+++ Supplied data +++
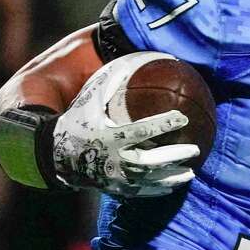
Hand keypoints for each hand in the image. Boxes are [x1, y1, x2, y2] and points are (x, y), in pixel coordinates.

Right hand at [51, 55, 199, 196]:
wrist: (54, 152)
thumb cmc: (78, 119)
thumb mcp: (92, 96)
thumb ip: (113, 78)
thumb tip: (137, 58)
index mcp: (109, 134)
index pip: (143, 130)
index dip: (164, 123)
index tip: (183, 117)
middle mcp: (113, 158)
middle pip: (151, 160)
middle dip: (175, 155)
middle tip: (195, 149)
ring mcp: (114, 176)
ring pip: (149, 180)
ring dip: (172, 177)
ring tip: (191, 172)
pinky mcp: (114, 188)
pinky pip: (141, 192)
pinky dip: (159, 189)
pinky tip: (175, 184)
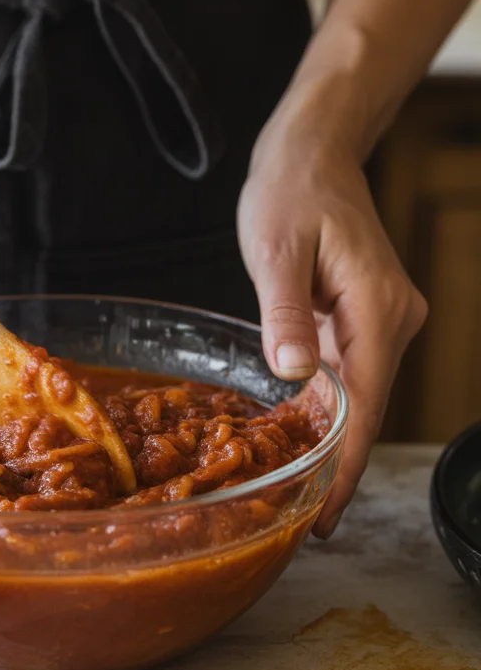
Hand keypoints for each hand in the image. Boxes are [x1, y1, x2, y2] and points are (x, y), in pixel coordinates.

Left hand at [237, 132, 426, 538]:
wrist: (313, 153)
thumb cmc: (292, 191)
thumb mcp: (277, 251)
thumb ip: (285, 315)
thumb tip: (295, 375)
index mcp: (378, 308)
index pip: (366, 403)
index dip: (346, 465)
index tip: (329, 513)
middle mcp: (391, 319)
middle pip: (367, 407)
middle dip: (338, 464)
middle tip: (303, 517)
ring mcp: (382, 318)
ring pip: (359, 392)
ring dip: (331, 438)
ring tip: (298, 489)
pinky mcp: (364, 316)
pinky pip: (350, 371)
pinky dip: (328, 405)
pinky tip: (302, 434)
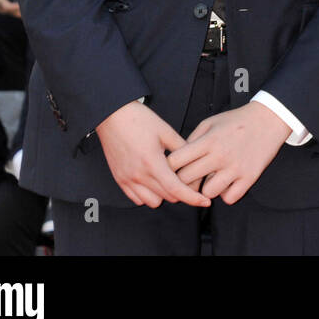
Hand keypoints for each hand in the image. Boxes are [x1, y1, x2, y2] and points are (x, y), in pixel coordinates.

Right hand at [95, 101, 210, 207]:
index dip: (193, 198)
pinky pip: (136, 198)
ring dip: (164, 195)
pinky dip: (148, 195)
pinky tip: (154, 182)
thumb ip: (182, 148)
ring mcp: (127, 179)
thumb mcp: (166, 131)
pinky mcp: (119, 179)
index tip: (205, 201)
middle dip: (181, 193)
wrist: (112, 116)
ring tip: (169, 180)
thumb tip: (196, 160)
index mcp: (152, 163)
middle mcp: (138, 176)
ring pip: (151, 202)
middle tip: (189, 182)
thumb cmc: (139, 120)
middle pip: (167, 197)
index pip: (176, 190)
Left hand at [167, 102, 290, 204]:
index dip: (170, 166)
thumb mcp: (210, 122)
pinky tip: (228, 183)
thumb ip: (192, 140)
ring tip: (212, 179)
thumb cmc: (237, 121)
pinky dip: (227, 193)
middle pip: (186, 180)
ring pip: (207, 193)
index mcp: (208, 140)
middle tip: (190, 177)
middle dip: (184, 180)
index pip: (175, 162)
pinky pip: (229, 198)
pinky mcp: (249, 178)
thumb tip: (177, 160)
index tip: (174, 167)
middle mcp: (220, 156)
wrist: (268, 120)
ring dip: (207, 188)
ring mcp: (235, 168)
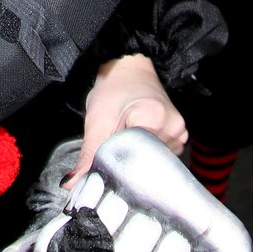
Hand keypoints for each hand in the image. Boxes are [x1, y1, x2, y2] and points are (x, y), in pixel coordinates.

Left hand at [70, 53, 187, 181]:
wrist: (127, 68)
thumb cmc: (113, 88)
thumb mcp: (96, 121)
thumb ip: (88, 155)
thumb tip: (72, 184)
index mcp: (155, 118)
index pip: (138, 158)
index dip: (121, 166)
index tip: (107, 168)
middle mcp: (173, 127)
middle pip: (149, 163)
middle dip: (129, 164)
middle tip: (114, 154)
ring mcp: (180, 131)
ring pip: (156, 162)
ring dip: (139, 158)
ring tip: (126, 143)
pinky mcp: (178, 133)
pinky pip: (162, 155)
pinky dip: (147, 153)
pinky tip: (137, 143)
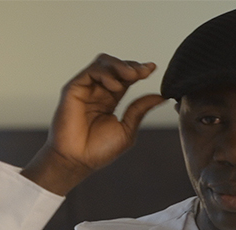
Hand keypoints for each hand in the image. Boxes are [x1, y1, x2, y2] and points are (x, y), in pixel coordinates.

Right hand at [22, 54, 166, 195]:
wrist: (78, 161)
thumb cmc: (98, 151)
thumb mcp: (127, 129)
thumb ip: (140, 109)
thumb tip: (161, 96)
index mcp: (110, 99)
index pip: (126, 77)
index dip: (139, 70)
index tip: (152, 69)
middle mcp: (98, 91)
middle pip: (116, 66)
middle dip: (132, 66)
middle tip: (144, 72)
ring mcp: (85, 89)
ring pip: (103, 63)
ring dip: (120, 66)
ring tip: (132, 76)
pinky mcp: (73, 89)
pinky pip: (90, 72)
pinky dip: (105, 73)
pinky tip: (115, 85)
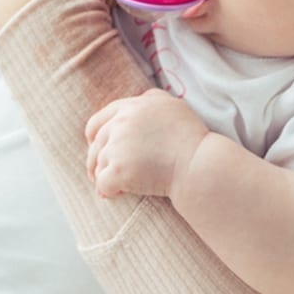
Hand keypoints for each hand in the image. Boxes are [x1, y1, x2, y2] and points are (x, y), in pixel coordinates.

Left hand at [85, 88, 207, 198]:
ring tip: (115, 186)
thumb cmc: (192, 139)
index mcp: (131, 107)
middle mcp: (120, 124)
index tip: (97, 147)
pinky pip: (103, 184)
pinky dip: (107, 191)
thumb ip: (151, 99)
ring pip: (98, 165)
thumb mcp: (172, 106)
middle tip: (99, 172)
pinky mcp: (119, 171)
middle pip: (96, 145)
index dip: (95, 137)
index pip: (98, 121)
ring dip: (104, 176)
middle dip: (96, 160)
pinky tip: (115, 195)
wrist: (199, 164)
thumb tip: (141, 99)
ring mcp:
+++
Match on "wrist" and report each line of the data above that has it.

**Response to this exercise:**
wrist: (54, 152)
wrist: (313, 153)
wrist: (112, 116)
wrist: (268, 120)
wrist: (127, 68)
wrist: (78, 161)
wrist: (199, 164)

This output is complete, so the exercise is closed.